Selain berupaya memenuhi pe­tunjuk kejaksaan, Sutarman me­nambahkan, jajarannya juga me­ngembangkan kemungkinan keter­libatan operator lain. Seperti dike­tahui, kepolisian telah me­netapkan tiga tersangka kasus ini. Tapi, be­lum ada tersangka dari operator telepon seluler selain Telkomsel.

Kasus pencurian pulsa antara lain dilaporkan konsumen ber­nama Feri Kuntoro. Dia mengadu ke Markas Polda Metro Jaya pada 4 Oktober 2011.

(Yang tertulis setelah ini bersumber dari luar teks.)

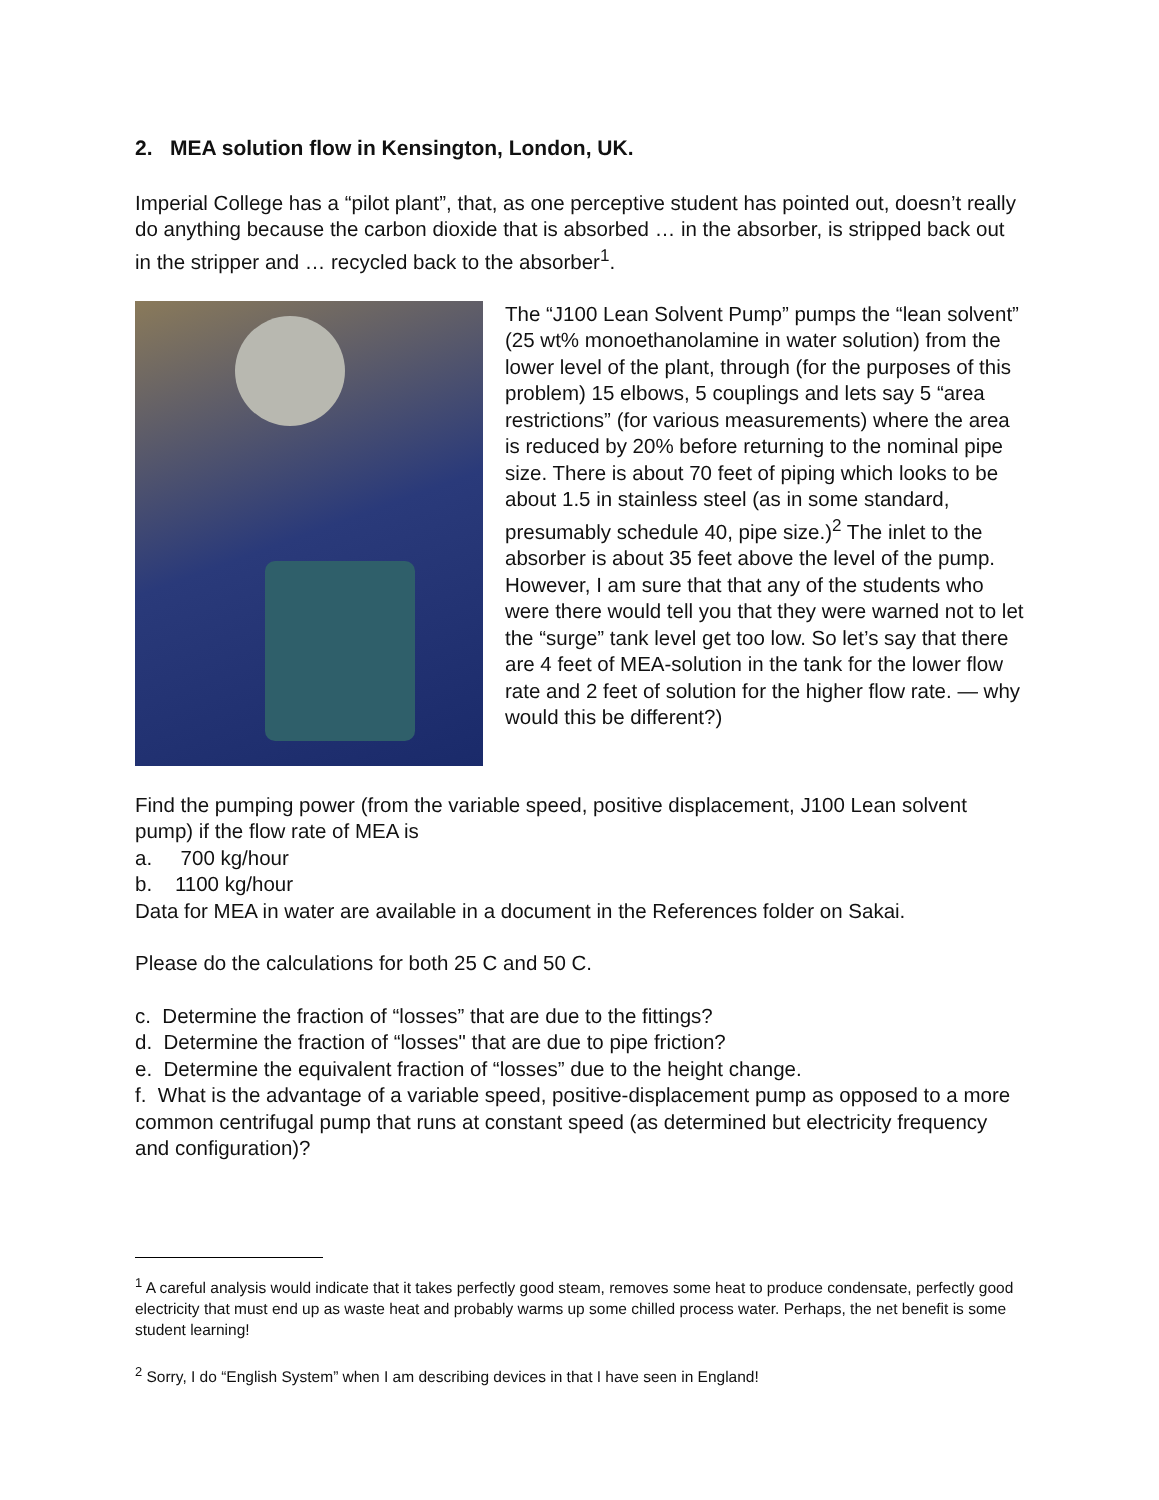2. MEA solution flow in Kensington, London, UK.
Imperial College has a “pilot plant”, that, as one perceptive student has pointed out, doesn’t really do anything because the carbon dioxide that is absorbed … in the absorber, is stripped back out in the stripper and … recycled back to the absorber<sup>1</sup>.
The “J100 Lean Solvent Pump” pumps the “lean solvent” (25 wt% monoethanolamine in water solution) from the lower level of the plant, through (for the purposes of this problem) 15 elbows, 5 couplings and lets say 5 “area restrictions” (for various measurements) where the area is reduced by 20% before returning to the nominal pipe size. There is about 70 feet of piping which looks to be about 1.5 in stainless steel (as in some standard, presumably schedule 40, pipe size.)<sup>2</sup> The inlet to the absorber is about 35 feet above the level of the pump. However, I am sure that that any of the students who were there would tell you that they were warned not to let the “surge” tank level get too low. So let’s say that there are 4 feet of MEA-solution in the tank for the lower flow rate and 2 feet of solution for the higher flow rate. — why would this be different?)
Find the pumping power (from the variable speed, positive displacement, J100 Lean solvent pump) if the flow rate of MEA is
a. 700 kg/hour
b. 1100 kg/hour
Data for MEA in water are available in a document in the References folder on Sakai.
Please do the calculations for both 25 C and 50 C.
c. Determine the fraction of “losses” that are due to the fittings?
d. Determine the fraction of “losses" that are due to pipe friction?
e. Determine the equivalent fraction of “losses” due to the height change.
f. What is the advantage of a variable speed, positive-displacement pump as opposed to a more common centrifugal pump that runs at constant speed (as determined but electricity frequency and configuration)?
<sup>1</sup> A careful analysis would indicate that it takes perfectly good steam, removes some heat to produce condensate, perfectly good electricity that must end up as waste heat and probably warms up some chilled process water. Perhaps, the net benefit is some student learning!
<sup>2</sup> Sorry, I do “English System” when I am describing devices in that I have seen in England!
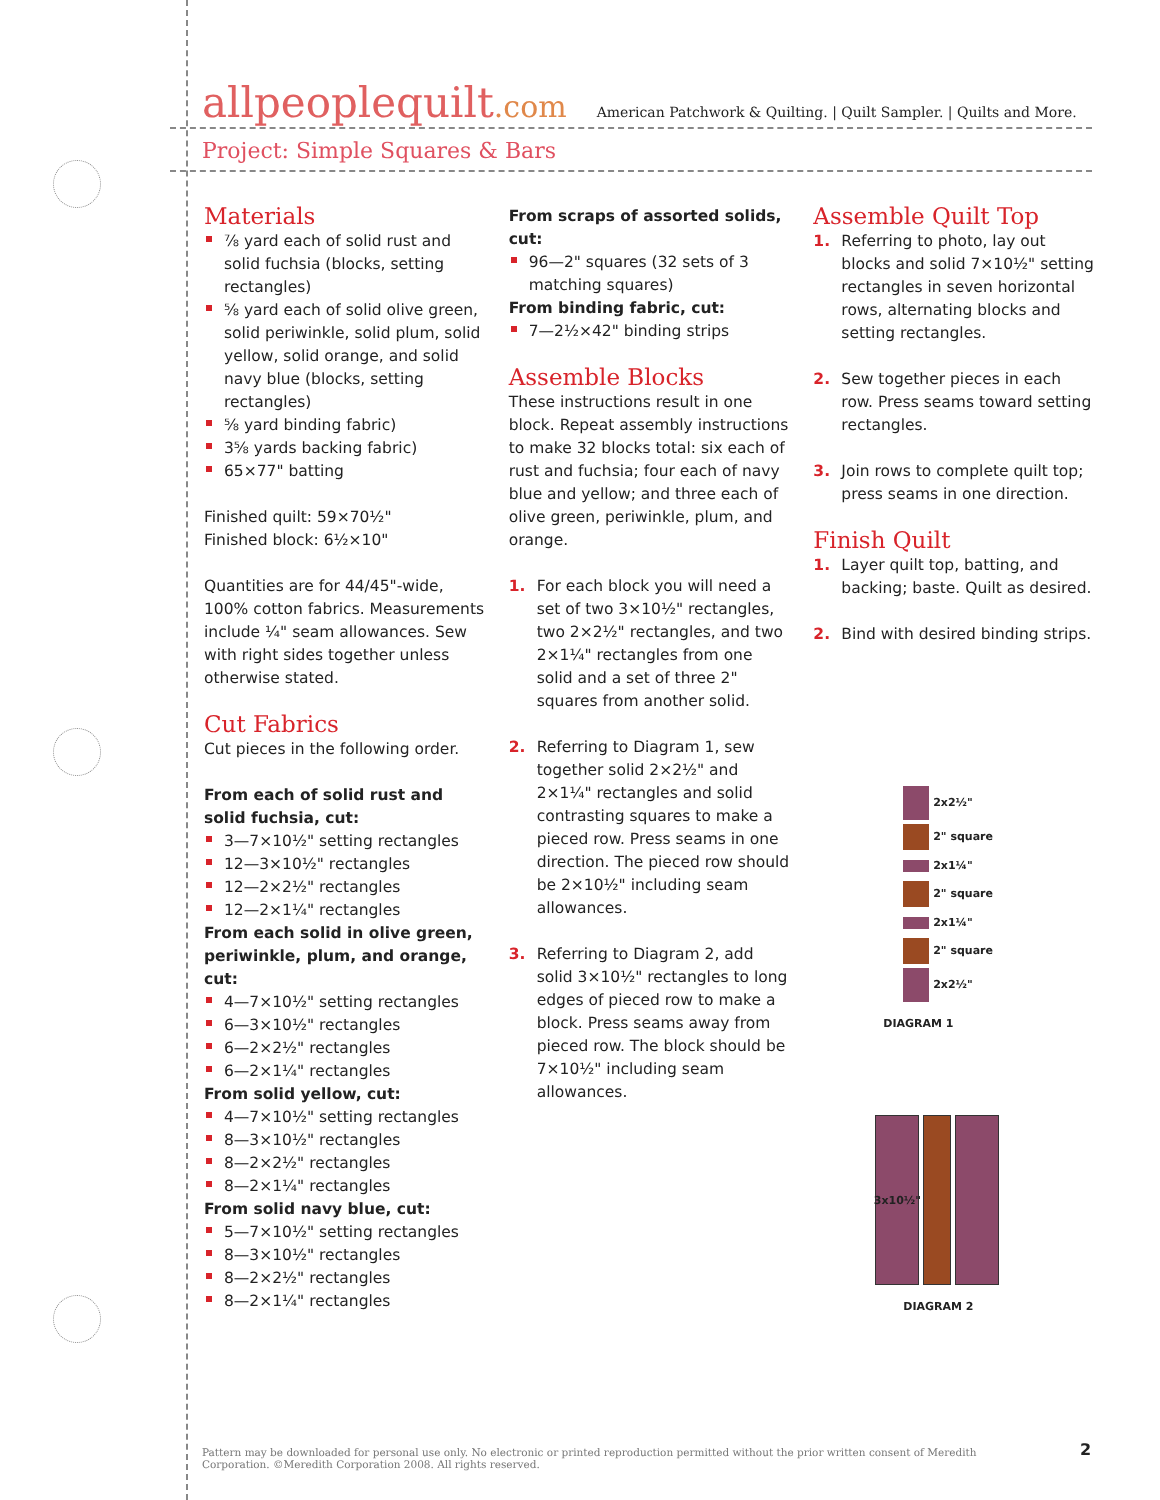allpeoplequilt.com
American Patchwork & Quilting. | Quilt Sampler. | Quilts and More.
Project: Simple Squares & Bars
Materials
⅞ yard each of solid rust and solid fuchsia (blocks, setting rectangles)
⅝ yard each of solid olive green, solid periwinkle, solid plum, solid yellow, solid orange, and solid navy blue (blocks, setting rectangles)
⅝ yard binding fabric)
3⅝ yards backing fabric)
65×77" batting
Finished quilt: 59×70½"
Finished block: 6½×10"
Quantities are for 44/45"-wide, 100% cotton fabrics. Measurements include ¼" seam allowances. Sew with right sides together unless otherwise stated.
Cut Fabrics
Cut pieces in the following order.
From each of solid rust and solid fuchsia, cut:
3—7×10½" setting rectangles
12—3×10½" rectangles
12—2×2½" rectangles
12—2×1¼" rectangles
From each solid in olive green, periwinkle, plum, and orange, cut:
4—7×10½" setting rectangles
6—3×10½" rectangles
6—2×2½" rectangles
6—2×1¼" rectangles
From solid yellow, cut:
4—7×10½" setting rectangles
8—3×10½" rectangles
8—2×2½" rectangles
8—2×1¼" rectangles
From solid navy blue, cut:
5—7×10½" setting rectangles
8—3×10½" rectangles
8—2×2½" rectangles
8—2×1¼" rectangles
From scraps of assorted solids, cut:
96—2" squares (32 sets of 3 matching squares)
From binding fabric, cut:
7—2½×42" binding strips
Assemble Blocks
These instructions result in one block. Repeat assembly instructions to make 32 blocks total: six each of rust and fuchsia; four each of navy blue and yellow; and three each of olive green, periwinkle, plum, and orange.
1. For each block you will need a set of two 3×10½" rectangles, two 2×2½" rectangles, and two 2×1¼" rectangles from one solid and a set of three 2" squares from another solid.
2. Referring to Diagram 1, sew together solid 2×2½" and 2×1¼" rectangles and solid contrasting squares to make a pieced row. Press seams in one direction. The pieced row should be 2×10½" including seam allowances.
3. Referring to Diagram 2, add solid 3×10½" rectangles to long edges of pieced row to make a block. Press seams away from pieced row. The block should be 7×10½" including seam allowances.
Assemble Quilt Top
1. Referring to photo, lay out blocks and solid 7×10½" setting rectangles in seven horizontal rows, alternating blocks and setting rectangles.
2. Sew together pieces in each row. Press seams toward setting rectangles.
3. Join rows to complete quilt top; press seams in one direction.
Finish Quilt
1. Layer quilt top, batting, and backing; baste. Quilt as desired.
2. Bind with desired binding strips.
2x2½"
2" square
2x1¼"
2" square
2x1¼"
2" square
2x2½"
DIAGRAM 1
3x10½"
DIAGRAM 2
Pattern may be downloaded for personal use only. No electronic or printed reproduction permitted without the prior written consent of Meredith Corporation. ©Meredith Corporation 2008. All rights reserved.
2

Feri merasa dirugikan karena harus membayar tagihan pasca bayar hingga ratusan ribu rupiah setelah registrasi undian ber­ha­diah melalui SMS premium ke no­mor 9133. Registrasi itu didu­ga menjerat Feri. Dia sering me­nerima SMS berupa informasi se­putar artis dan nada dering. Setiap kali menerima SMS dari nomor itu, pulsa Feri terpotong tanpa persetujuan.

Feri mengaku telah berusaha menghentikan layanan SMS de­ngan mengetik unreg dan mengi­rimkannya ke nomor tersebut. Namun, usahanya itu selalu gagal dan ia hanya mendapat jawaban “Maaf, sistem sedang ber­ma­sa­lah, silakan ulangi lagi”.

Lantaran terus-menerus men­da­patkan jawaban senada, Feri kemudian mengadukan masalah ini ke Grapari Telkomsel di Gam­bir, Jakarta Pusat. Namun, kata dia, jawaban petugas di sana ku­rang memuaskan. Akhirnya, Feri melaporkan kasus tersebut ke Mar­kas Polda Metro Jaya.

Kasus tersebut kemudian di­ambil alih Mabes Polri. Soalnya, laporan mengenai penyedotan pulsa terjadi hampir di seluruh wilayah Indonesia. “Kasus ini bu­kan hanya terjadi di lingkup Polda Metro, tapi juga di daerah lain, sehingga kami ingin penye­li­dikannya satu pintu, dilakukan Mabes Polri,” ujar Kabidhumas Polda Metro Jaya saat itu, Kom­bes Baharudin Djafar.

Penanganan oleh Mabes Polri, diharapkan mampu menekan beda argumen antar penyidik pol­da-polda, sehingga langkah pe­nyi­dikan, penerapan pasal, du­ga­an kerugian konsumen serta pe­nun­tasan kasus ini bisa berjalan searah.

Pelimpahan perkara ini ke Ma­bes juga untuk memudahkan koor­dinasi Polri dengan lembaga tinggi negara lain seperti Kemen­terian Komunikasi dan Infor­ma­tika  serta Panja Mafia Pulsa DPR. Kendati begitu, kasus ini mandeg. Soalnya, para tersangka kasus ini tak kunjung naik ke penuntutan.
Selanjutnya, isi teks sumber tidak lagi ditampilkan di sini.